1865.08 - Theories about Gender and Literature


Course number
1865.08
Title
Theories about Gender and Literature
ECTS
10
Purpose
Teaching students how to read theories and use them in textual analysis.
Content
In recent years sociologists and historians have found it useful and necessary to use instruments of literary analysis to analyse the social construction of reality. For example, rather than taking for granted that language reflects the reality it refers to, they are reading texts with a view to analysing how words and texts construct meaning from reality and how this impacts on, for example, political decision-making. One example is attitude to gender. As we know, gender is not just congenital, but is also constructed in dynamic interactions within family, society, school, religion, culture and other dimensions. Gender is said to be constructed, that it is a social construct and that gender is created in discourse on many different platforms and in different media. This is a joint course offered in collaboration between the Faculty of Faroese Language and Literature and the Faculty of History and Social Sciences, it is taught by a literary scholar, a historian and a political scientist. We will read theories about gender and the importance of gender in culture and society, including texts by Simone de Beauvoir, Toril Moi, Judith Butler, Nancy Fraser, Yvonne Hirdman and Pierre Bourdieu. The course will particularly focus on Bourdieu’s tools of analysis. Students of literature will analyse ballads, novels and poems in depth and students of history and political science will analyse historical and contemporary texts by politicians and the public administration, all of which illustrate attitudes towards gender in the Faroes.

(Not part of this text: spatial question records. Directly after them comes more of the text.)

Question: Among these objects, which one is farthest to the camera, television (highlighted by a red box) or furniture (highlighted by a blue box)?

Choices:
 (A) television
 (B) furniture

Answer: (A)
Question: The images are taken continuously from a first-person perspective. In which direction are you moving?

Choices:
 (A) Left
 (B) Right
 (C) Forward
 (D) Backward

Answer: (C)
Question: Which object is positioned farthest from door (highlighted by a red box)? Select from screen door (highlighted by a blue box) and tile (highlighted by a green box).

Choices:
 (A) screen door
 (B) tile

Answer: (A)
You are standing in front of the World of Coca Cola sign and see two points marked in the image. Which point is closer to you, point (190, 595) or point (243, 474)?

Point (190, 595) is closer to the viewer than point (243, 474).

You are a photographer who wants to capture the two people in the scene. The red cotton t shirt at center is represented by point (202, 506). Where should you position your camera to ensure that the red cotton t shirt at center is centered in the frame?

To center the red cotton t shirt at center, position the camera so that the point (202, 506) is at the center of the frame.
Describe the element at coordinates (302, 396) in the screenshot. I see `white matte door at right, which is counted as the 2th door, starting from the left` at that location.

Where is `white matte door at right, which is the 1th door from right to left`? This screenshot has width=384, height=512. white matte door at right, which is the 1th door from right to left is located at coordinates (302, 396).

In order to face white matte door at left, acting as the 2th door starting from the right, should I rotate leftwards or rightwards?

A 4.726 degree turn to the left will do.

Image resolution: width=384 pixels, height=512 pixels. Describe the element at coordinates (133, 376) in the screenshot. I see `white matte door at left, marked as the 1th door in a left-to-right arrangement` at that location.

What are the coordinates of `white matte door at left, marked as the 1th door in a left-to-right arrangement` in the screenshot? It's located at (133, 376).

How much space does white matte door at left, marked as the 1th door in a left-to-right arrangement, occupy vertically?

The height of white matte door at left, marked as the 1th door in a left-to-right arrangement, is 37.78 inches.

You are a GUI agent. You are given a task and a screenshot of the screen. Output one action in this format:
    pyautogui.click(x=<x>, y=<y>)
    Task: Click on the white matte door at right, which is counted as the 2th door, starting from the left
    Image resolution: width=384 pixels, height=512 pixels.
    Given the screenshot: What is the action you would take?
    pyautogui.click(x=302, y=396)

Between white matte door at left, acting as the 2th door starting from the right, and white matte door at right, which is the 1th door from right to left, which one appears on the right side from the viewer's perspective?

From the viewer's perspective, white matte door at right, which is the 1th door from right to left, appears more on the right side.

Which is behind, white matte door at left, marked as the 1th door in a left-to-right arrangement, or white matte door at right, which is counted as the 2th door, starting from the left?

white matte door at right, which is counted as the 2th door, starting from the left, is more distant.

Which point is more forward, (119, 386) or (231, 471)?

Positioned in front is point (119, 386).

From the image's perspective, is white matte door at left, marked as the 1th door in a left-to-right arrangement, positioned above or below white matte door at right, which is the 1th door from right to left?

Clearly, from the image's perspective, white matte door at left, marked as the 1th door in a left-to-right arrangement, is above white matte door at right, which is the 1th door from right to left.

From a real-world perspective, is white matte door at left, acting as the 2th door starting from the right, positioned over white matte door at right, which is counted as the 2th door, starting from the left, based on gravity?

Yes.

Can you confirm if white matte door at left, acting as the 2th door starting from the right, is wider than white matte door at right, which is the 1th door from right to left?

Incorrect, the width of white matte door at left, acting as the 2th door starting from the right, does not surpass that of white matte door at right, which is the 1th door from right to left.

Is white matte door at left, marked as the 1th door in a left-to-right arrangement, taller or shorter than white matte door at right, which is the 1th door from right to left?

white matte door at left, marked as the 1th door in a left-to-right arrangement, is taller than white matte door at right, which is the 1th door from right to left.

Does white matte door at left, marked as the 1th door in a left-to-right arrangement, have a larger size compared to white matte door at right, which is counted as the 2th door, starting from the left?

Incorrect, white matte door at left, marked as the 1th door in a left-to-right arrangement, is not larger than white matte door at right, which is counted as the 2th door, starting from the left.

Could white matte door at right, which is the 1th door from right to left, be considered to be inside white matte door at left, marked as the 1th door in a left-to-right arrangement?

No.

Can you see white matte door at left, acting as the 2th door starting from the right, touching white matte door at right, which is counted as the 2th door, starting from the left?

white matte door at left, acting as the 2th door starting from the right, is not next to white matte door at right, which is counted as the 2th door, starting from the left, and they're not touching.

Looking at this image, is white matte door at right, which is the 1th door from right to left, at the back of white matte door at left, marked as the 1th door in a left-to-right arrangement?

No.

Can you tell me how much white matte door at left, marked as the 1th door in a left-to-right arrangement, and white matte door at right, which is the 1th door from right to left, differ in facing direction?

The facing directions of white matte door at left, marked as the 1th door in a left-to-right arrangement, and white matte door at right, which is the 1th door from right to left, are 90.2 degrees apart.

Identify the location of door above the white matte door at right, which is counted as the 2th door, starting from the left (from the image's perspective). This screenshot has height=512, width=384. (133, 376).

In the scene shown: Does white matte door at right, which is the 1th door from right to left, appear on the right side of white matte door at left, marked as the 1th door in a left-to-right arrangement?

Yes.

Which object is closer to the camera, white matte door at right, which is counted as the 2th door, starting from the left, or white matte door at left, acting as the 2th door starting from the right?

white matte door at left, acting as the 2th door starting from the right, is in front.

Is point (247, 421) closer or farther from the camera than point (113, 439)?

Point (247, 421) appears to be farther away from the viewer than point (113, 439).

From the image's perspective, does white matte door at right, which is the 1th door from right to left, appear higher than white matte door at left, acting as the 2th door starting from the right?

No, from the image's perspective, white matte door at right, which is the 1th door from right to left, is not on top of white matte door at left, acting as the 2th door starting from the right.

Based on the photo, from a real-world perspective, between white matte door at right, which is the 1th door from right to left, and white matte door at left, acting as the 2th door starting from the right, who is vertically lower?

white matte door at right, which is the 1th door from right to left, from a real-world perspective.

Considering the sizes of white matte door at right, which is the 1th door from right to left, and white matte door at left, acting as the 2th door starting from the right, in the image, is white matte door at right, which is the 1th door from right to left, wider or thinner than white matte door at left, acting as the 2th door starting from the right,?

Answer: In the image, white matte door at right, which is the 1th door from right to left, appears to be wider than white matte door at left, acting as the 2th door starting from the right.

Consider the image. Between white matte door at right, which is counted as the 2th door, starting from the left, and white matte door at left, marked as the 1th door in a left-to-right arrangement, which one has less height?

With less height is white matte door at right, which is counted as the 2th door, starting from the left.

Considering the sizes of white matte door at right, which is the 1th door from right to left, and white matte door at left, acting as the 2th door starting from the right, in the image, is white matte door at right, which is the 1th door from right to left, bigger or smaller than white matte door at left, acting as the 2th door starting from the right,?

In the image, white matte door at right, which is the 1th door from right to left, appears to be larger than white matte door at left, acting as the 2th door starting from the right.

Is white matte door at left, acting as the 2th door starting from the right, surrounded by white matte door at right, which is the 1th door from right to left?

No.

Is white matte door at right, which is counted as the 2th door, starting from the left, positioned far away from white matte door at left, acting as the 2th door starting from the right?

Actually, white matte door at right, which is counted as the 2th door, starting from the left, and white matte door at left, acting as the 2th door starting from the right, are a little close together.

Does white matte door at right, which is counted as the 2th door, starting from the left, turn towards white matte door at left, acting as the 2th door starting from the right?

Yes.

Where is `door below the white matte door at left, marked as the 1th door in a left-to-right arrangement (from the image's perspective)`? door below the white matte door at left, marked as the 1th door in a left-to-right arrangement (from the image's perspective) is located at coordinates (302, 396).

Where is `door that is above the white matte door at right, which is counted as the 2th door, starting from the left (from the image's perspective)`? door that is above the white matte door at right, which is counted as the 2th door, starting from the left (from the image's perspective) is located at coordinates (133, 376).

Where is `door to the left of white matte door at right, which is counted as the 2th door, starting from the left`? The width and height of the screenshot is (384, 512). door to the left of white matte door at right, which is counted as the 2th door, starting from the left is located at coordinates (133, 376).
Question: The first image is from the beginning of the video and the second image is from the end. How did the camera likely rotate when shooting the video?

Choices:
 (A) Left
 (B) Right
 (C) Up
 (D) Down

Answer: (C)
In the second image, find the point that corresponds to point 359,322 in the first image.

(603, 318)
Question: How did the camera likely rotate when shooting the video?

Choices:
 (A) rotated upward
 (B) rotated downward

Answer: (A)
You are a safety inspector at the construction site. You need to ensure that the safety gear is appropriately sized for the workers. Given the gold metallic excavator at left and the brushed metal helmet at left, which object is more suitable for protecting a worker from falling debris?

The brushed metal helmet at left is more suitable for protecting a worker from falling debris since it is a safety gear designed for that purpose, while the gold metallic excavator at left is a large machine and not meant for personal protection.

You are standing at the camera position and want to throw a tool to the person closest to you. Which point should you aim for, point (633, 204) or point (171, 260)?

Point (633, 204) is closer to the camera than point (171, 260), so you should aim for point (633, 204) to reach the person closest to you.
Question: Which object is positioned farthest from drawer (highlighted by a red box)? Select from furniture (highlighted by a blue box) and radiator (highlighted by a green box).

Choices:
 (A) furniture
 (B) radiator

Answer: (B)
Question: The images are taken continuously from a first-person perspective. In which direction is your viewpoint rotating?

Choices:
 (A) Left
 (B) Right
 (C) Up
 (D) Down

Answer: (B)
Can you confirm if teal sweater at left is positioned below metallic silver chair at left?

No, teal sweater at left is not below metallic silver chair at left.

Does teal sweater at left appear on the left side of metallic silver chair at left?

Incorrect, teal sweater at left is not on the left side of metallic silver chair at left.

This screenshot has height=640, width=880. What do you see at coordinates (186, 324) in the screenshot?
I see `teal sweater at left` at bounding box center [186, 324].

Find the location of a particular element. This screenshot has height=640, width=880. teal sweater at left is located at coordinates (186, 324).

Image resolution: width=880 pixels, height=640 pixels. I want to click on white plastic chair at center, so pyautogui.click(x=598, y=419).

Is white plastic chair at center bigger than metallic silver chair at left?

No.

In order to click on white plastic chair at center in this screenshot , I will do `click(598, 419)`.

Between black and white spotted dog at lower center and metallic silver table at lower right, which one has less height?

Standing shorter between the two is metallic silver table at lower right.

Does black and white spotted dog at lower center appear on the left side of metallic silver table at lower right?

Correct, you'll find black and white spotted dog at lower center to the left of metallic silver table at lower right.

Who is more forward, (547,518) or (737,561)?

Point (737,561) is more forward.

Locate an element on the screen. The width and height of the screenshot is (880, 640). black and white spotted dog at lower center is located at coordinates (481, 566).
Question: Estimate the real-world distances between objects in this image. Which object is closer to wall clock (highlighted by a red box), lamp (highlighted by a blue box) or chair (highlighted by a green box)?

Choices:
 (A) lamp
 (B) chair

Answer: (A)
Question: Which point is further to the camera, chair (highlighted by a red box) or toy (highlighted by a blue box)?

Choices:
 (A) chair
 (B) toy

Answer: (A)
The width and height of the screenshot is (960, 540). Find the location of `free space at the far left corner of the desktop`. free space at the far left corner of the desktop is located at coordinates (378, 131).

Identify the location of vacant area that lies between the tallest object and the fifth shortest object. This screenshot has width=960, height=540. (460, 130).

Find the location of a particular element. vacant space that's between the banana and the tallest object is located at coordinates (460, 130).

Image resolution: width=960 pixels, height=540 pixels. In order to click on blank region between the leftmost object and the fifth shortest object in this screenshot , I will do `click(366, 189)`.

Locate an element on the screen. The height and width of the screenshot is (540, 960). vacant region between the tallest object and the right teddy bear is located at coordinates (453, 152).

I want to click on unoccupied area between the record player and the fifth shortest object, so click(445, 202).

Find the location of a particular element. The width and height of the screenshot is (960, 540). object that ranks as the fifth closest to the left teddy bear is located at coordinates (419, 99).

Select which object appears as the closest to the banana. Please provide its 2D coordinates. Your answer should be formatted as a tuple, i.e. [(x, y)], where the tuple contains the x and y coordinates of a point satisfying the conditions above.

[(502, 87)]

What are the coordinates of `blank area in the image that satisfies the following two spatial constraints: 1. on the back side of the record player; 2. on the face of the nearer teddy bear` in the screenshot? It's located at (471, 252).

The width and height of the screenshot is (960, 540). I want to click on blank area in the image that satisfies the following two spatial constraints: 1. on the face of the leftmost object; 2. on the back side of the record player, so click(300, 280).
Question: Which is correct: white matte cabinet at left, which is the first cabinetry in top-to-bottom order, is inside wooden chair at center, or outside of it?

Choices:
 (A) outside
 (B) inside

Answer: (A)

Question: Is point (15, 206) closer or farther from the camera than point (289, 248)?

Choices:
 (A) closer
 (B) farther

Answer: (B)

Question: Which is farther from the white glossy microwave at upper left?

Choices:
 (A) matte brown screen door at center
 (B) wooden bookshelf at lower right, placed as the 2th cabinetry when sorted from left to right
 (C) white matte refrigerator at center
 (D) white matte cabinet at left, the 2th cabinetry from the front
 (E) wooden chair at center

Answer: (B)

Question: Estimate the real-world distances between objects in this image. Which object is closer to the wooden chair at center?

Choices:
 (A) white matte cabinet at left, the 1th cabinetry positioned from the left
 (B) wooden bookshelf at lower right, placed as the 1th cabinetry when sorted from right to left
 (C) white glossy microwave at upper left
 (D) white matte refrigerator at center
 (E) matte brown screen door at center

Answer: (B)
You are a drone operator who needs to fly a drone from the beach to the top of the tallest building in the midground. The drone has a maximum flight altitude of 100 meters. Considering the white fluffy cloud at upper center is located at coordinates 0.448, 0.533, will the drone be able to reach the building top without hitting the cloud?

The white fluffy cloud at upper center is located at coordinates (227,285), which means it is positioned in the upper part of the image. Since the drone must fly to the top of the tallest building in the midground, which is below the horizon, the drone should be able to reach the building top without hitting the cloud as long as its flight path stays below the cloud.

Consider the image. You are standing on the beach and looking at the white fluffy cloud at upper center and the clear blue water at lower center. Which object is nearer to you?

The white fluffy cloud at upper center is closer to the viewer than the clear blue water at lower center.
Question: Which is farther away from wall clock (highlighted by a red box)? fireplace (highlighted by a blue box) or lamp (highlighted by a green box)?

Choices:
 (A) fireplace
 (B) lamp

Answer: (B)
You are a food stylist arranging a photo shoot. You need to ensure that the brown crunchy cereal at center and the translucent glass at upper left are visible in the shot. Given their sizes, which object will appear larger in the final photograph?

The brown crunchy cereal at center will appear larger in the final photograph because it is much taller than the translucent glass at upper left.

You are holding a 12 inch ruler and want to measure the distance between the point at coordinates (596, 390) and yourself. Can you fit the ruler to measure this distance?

Learning and teaching approaches
3 hours a week in the first semester. The course will be organized into lectures, student presentations and debates.
Assessment method
Students from the Faculty of Faroese Language and Literature: 6-hour written exam or set take-home assignment. Students from the Faculty of History and Social Sciences: 6-hour written exam or set take-home assignment. External marking following the Marking Scale of 00 to 13.